I have some devices (Hard drives and radio gear) that are more than 20 years old, that have easily been thermal cycled way more times than the SSD in the Article, and still work flawlessly. I have only ever had modern equipment with lead free solder fail in this way, where a joint has opened due to thermal cycling, and a reflow our touch up has solved the problem. I have at least two High Dollar video cards, ROHS compliant, mind you, i.e. built with lead free solder, that have failed in exactly this way. This is not something I ever saw with equipment built with traditional solder alloys, ever. Only time I ever saw traditional joints fail is when the joint was poorly made (a possibility here, but unlikely considering modern inspection techniques and reflow processes), or the device experienced physical shock that ‘removed’ the parts in question from the board all together, or over heated to the point that the solder partially melted or became ‘plastic’ due to excessive heat and poor thermal design. Hence my ‘suspicion’ that it is related to the solder chemistry. Per the article, a reflow cycle ‘fixed’ the problem. Solder related by default. SSD ‘s are newer devices built per ROHS, lead free solder would have been used to assemble the device.
I’d put more of the blame on poor BGA soldering than the solder alloy used. Most devices using BGA chips are from the lead-free era though.
With leadfree, it’s a bit of a gamble whether the BGA pads or the solder joint fails first. Making the joint stronger would just damage the chip in same conditions.

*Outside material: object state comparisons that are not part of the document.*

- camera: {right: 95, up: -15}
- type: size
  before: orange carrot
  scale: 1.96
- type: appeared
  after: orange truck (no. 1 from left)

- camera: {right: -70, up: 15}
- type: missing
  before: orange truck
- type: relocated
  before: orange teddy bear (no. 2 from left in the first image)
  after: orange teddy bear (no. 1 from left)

Pretty clear from your comment and the article what the problem was, poor thermal design. It should not run that hot, and then it failed.

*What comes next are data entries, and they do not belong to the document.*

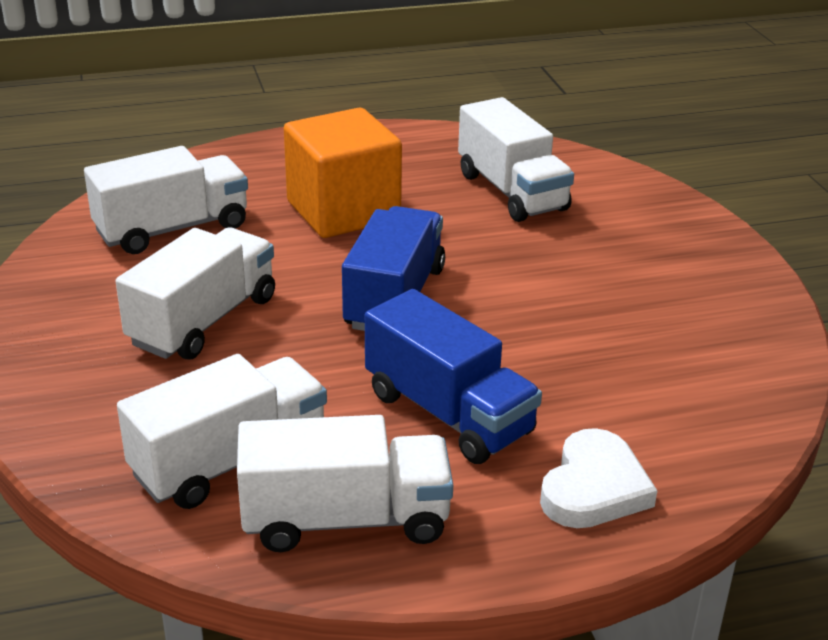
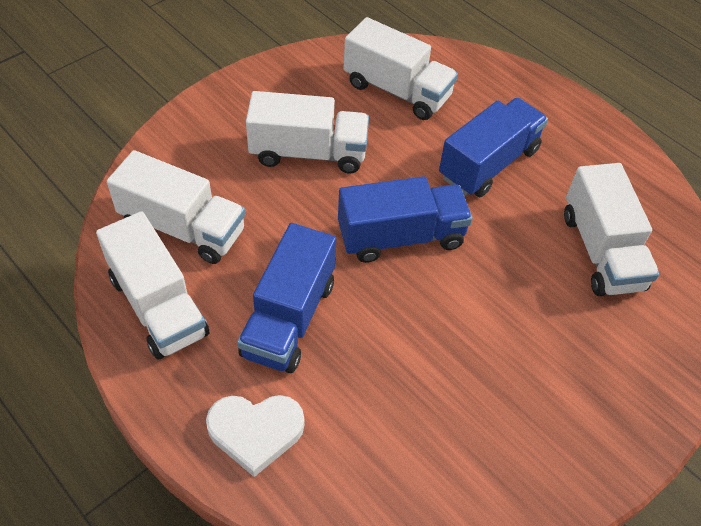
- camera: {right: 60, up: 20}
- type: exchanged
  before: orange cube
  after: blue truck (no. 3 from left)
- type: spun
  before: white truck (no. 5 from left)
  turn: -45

I have heard — but can confirm — that tire balance weights add more lead to the environment than solder ever did… seems likely.
They have switched to steel/iron as well.
Reminds me of an HP laser printer I owned several years ago. It would randomly fail due to this, and I would take it apart and reflow the board again. It would last several months and then fail again with the same thing. Eventually I gave up after the connectors were all turned into a gooey mess. I’m sure if leaded eutectic solder was used in it’s manufacture, I’d be using that thing still. Big surprise, it wound up in a landfill instead.
Ah yes, the famous HP LaserJet 2015(??) series I believe.
Have “repaired” several of those.
Even had the opportunity to repair a few of those in a proper lab (IR oven for surface mount stuff & hot air reflow station).
My HP LJ M2727nf still works fine and I only had to repair it once ~10 years ago.
Some stories where husbands reported the bewilderment of their wives when they baked the boards in the kitchen oven were amusing. ;-)
Similar story. LG 55″ TV that would suddenly have all it’s HDMI ports go dead. The motherboard went into the oven and out it came, good as new (just as bad as new, in this case). after a few months the story would repeat. After the 3rd or 4th time, I had my fill. Dismounting this thing from the wall, laying it on the living room floor, disassembling, baking the motherboard, reassembling, and remounting was too much of a chore and made the living room off limits to everyone else in the house during the process. I had even tried adding an extra heat sink to the BGA HDMI processor, to no avail.
It’s now connected via the analog “PC” port, with no further issues.
In days past I have performed data recovery’s with the drive in the freezer to keep it cool enough to stay running during the recovery. My wife would tolerate the recovery computer sitting on top of the fridge.
This is a good excuse to have a little beer fridge in your workshop…. claim it’s for data recovery!